The interesting part of the book covers the evolution of the Radical Religious Right in American foreign policy and the free reign it in particular was able to excercise in Central America during the 1980's under the Regan Presidency. Central America is where such Bush II luminaries as John Negroponte, John Bolton, Paul Wolfowitz and an assortment of other lunatics including Col. Oliver North cut their teeth. The devastation and death that resulted from their policies was astonishing when one takes into account the population size of those countries. Central America under the nascent neo-cons was a hell on earth.

The thesis, which the author backs up with an immense amount of information and erudition, is that Central America was a sort of "workshop" where the neo-cons developed the ideas and put into practice the policies that were used to such bloody effect in Iraq over the last 6 years. For instance Grandin notes John Negropontes role in Central America and the continuities betwen what happened there and what went on during and after his short stay in Iraq.
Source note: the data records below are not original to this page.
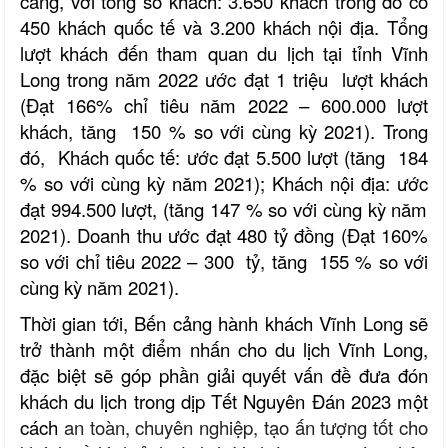
cảng, với tổng số khách: 3.650 khách trong đó có
450 khách quốc tế và 3.200 khách nội địa.
Tổng
lượt khách đến tham quan du lịch tại tỉnh Vĩnh
Long trong năm 2022 ước đạt
1 triệu
lượt khách
(Đạt
166
% chỉ tiêu năm 2022 –
600.000
lượt
khách, tăng
150
% so với cùng kỳ 2021)
.
Trong
đó, Khách quốc tế:
ước
đạt
5.500
lượt (tăng
184
% so với cùng kỳ năm 2021); Khách nội địa:
ước
đạt
994.500
lượt, (tăng
147
% so với cùng kỳ năm
2021). Doanh thu ước đạt
480
tỷ đồng (Đạt
160
%
so với chỉ tiêu 2022 –
300
tỷ, tăng
155
% so với
cùng kỳ năm 2021).
Thời gian tới, Bến cảng hành khách Vĩnh Long sẽ
trở thành một điểm nhấn cho du lịch Vĩnh Long,
đặc biệt sẽ góp phần giải quyết vấn đề đưa đón
khách du lịch trong dịp Tết Nguyên Đán 2023 một
cách
an toàn, chuyên nghiệp, tạo ấn tượng tốt cho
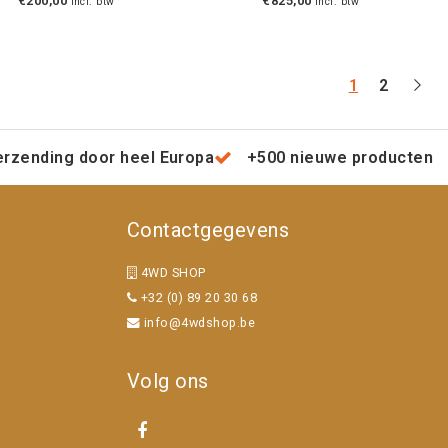
€200,00
€825,00
Incl. btw
Incl. btw
1
2
erzending door heel Europa
+500 nieuwe producten
Contactgegevens
4WD SHOP
+32 (0) 89 20 30 68
info@4wdshop.be
Volg ons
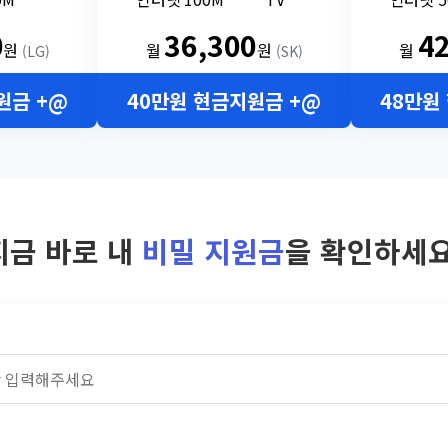
0
36,300
4
원
월
원
월
(LG)
(SK)
원금 +@
40만원 현금지원금 +@
48만원
지금 바로 내
비밀 지원금
을 확인하세요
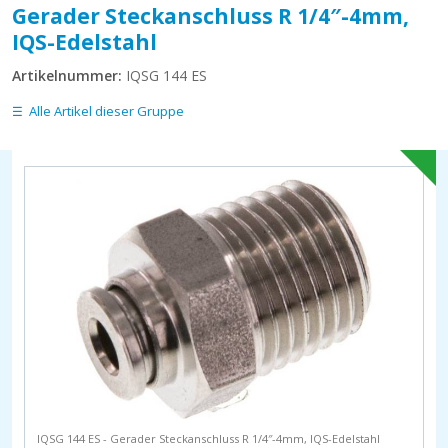
Gerader Steckanschluss R 1/4″-4mm,
IQS-Edelstahl
Artikelnummer:
IQSG 144 ES
Alle Artikel dieser Gruppe
IQSG 144 ES - Gerader Steckanschluss R 1/4″-4mm, IQS-Edelstahl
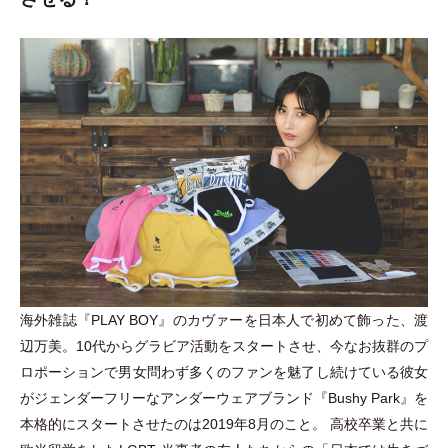
海外雑誌『PLAY BOY』のカヴァーを日本人で初めて飾った、渡
辺万美。10代からグラビア活動をスタートさせ、今なお抜群のプ
ロポーションで男女問わず多くのファンを魅了し続けている彼女
がジェンダーフリーなアンダーウェアブランド『Bushy Park』を
本格的にスタートさせたのは2019年8月のこと。 高校卒業と共に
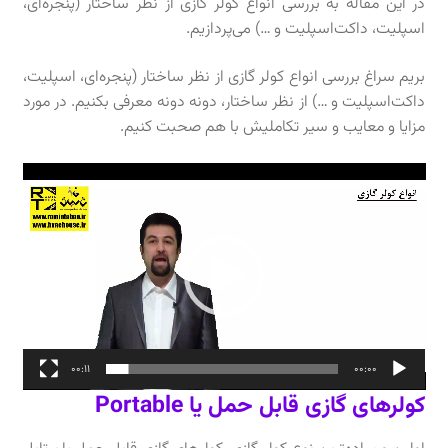
در این مقاله به بررسی انواع کولر گازی از نظر ساختار (پنجره‌ای،
اسپلیت، داکت‌اسپلیت و …) می‌پردازیم.
بریم سراغ بررسی انواع کولر گازی از نظر ساختار (پنجره‌ای، اسپلیت،
داکت‌اسپلیت و …) از نظر ساختار، دونه دونه معرفی بکنیم. در مورد
مزایا و معایب و سیر تکاملیش با هم صحبت کنیم.
نمایشگر
ویدیو
00:11
00:00
کولرهای گازی قابل حمل یا
Portable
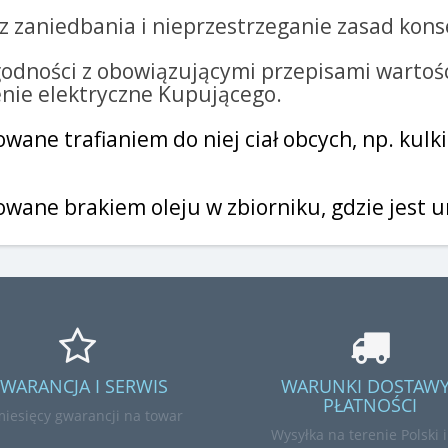
 zaniedbania i nieprzestrzeganie zasad kons
godności z obowiązującymi przepisami wartośc
enie elektryczne Kupującego.
wane trafianiem do niej ciał obcych, np. kulk
wane brakiem oleju w zbiorniku, gdzie jest 
WARANCJA I SERWIS
WARUNKI DOSTAWY
PŁATNOŚCI
miesięcy gwarancji na towar
Wysyłka na terenie Polski 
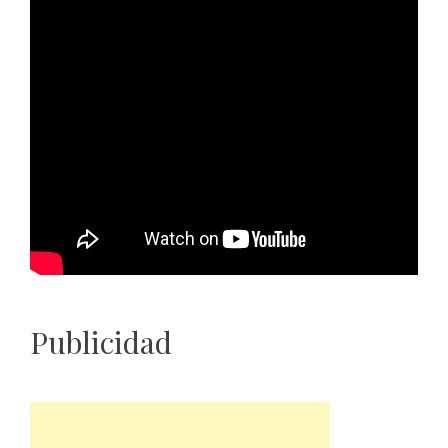
Publicidad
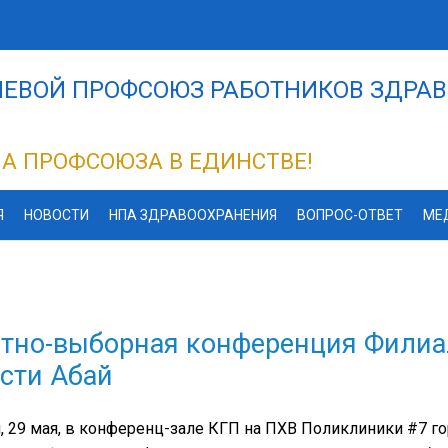
ЕВОЙ ПРОФСОЮЗ РАБОТНИКОВ ЗДРАВ
А ПРОФСОЮЗА В ЕДИНСТВЕ!
Я
НОВОСТИ
НПА ЗДРАВООХРАНЕНИЯ
ВОПРОС-ОТВЕТ
МЕ
тно-выборная конференция Филиа
сти Абай
, 29 мая, в конференц-зале КГП на ПХВ Поликлиники #7 г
He also notes American involvement in Death Squads in Iraq, an issue I have wondered about for some time and which formed such a central part of U.S. policies in Central America during the 1980's.

The book also covers Latin America as well, including the Pinochet regime with particular regard the the Friedman/Hayek school of thoughts influence on it. There is something particularly nauseating about reading of Hayek (he of Road to Serfdom fame) praising Pinochets vicious authoritarian regime - by their friends we shall know them.

Thoroughly reccomended, this is this best book of this type I have read in quite some time.